- _Hinweise zur Bearbeitung_:
Nennen Sie bitte alle Jahreszahlen, die im Text über den Reinckeweg vorkommen, in der Reihenfolge ihres Auftretens.

- _Text zur Analyse_:
------------
Die Straße Reinckeweg ist eine Seitenstraße der Ruscheweyhstraße in Hummelsbüttel. Die

Straße wurde 1975 nach dem Physiker Dr. Julius Reincke (1842-1906) und seinem Sohn

Prof. Dr. Heinrich Reincke (1881-1960) benannt.

Die Behörde für Kultur und Medien hat im September 2020 eine Kommission für

erinnerungspolitische Fragestellungen berufen, die Entscheidungskriterien für den Umgang

mit NS-belasteten Straßennamen in Hamburg entwickeln und Empfehlungen zu möglichen

Umbenennungen aussprechen sollte. Diese Kommission zum Umgang mit NS-belasteten

Straßennahmen in Hamburg hat im Februar 2022 Ihren Abschlussbericht vorgelegt und sich

darin auch mit den Namensgebern des Reinckewegs auseinandergesetzt.
------------
- _Arbeitsmaterial_:
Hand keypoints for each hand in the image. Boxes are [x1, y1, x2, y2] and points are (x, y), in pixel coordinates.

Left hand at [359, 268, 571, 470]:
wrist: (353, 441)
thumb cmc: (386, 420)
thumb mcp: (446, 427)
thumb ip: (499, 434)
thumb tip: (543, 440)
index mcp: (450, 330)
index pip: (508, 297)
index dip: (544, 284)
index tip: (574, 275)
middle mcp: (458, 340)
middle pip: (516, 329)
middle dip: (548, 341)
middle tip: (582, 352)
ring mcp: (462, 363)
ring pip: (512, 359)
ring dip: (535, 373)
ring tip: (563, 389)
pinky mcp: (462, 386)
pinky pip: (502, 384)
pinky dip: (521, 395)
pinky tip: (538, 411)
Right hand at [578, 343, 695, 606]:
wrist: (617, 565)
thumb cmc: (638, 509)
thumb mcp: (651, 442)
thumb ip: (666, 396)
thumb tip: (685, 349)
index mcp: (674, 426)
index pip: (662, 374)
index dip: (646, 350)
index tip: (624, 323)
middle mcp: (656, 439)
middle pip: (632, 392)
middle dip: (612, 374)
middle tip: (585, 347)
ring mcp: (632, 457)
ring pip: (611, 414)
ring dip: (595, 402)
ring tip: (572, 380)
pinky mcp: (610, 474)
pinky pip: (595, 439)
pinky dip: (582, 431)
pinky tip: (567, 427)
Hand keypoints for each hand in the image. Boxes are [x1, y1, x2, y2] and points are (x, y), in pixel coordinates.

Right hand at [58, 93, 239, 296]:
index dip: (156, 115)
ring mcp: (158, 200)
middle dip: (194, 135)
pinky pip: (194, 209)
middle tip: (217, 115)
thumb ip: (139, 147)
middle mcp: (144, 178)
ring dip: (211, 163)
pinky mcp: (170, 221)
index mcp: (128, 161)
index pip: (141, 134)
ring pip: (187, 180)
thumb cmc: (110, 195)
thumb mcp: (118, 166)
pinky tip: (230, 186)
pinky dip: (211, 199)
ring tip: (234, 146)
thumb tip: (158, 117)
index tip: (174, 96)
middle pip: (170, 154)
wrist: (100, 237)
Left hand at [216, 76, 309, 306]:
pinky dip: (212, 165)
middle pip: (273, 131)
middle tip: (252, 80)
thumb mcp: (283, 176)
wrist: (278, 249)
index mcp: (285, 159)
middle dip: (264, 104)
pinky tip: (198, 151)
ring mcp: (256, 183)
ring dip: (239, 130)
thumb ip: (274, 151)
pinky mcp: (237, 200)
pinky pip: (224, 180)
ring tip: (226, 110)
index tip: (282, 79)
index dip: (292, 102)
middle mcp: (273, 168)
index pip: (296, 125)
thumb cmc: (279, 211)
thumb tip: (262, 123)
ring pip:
------------
- _Gelöste Aufgabe_:
1975, 1842, 1906, 1881, 1960, 2020, 2022